For the Hemingway aficionado, this is probably a gold-mine of events and characterizations they can pour over and critique for hours. For me, I enjoyed Hemingway’s boisterous yet sometimes abrasive personality, his larger than-life presence and his haphazard, almost frenzied approach to both life and sub hunting, which I would describe as akin to catching a shark by dangling your legs overboard. Recommended, even though the editor missed several word and spelling errors.
In V.E. Schwab’s “Warm Up” David dies in an avalanche, then wakes up again, seemingly unharmed, but his touch now burns anything and everyone.

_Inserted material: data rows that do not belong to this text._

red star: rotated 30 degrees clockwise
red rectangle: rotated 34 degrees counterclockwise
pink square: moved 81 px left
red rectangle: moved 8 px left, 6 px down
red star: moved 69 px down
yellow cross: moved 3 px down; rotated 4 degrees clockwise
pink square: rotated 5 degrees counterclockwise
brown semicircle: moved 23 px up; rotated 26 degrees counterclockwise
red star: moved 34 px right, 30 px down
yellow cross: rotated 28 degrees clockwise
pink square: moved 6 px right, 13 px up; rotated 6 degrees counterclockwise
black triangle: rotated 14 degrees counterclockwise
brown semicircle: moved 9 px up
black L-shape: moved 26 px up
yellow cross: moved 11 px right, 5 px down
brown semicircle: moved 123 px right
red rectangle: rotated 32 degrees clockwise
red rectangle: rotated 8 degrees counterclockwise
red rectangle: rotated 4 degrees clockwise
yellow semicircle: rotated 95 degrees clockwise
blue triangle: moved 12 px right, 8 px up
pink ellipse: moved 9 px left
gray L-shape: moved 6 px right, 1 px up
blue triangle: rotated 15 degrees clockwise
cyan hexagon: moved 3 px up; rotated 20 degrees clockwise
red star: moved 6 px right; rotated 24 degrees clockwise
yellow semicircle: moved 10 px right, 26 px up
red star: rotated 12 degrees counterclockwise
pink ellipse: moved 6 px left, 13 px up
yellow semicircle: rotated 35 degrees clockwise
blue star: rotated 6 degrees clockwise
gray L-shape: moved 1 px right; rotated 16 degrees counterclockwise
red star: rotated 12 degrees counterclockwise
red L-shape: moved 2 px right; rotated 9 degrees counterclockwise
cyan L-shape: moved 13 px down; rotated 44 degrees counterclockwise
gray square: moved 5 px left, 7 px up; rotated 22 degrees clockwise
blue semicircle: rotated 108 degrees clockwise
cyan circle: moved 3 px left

He can’t warm up, he’s always cold, his wife leaves him taking the kids, and he holes up in his house for 297 days. When he finally gets his burning touch under control, he decides to go out and enjoy his evening . . . until an avenging angel executes him. (Warning: spoiler.) The end has no relationship to the rest of the story, it just randomly appears. The story never establishes any kind of foundation to even suggest that other forces are at work behind the scenes. Very disappointed in this and not recommended.
“Work Sets You Free,” by David Barnett, left me bemused. Gideon has left his village, Sandsend, to look for a hero to help his village deal with some kind of murky danger: Monsters from the sea? Blood-sucking evil? It’s left up to the reader’s imagination to discern exactly what the danger is. Traversing through 1890s England, Gideon finds himself bamboozled into a work house, laboring for an alleged religious order, digging coal for sale to industry driven by steam-power. Gideon tries to escape but is foiled. He tries again and eventually succeeds to continue his hunt for “the Hero of the Empire.” (Yeah, you guessed it: spoiler.)
Barnett is an award-winning journalist who has published several collections of stories. Hinterland, for example, is primarily dark mystery and horror along the lines of the TV series Tales from the Darkside.” “Work Sets You Free,” however, just didn’t work for me and doesn’t live up to the quality of his earlier work — I never cared for Gideon nor cared what happened to him.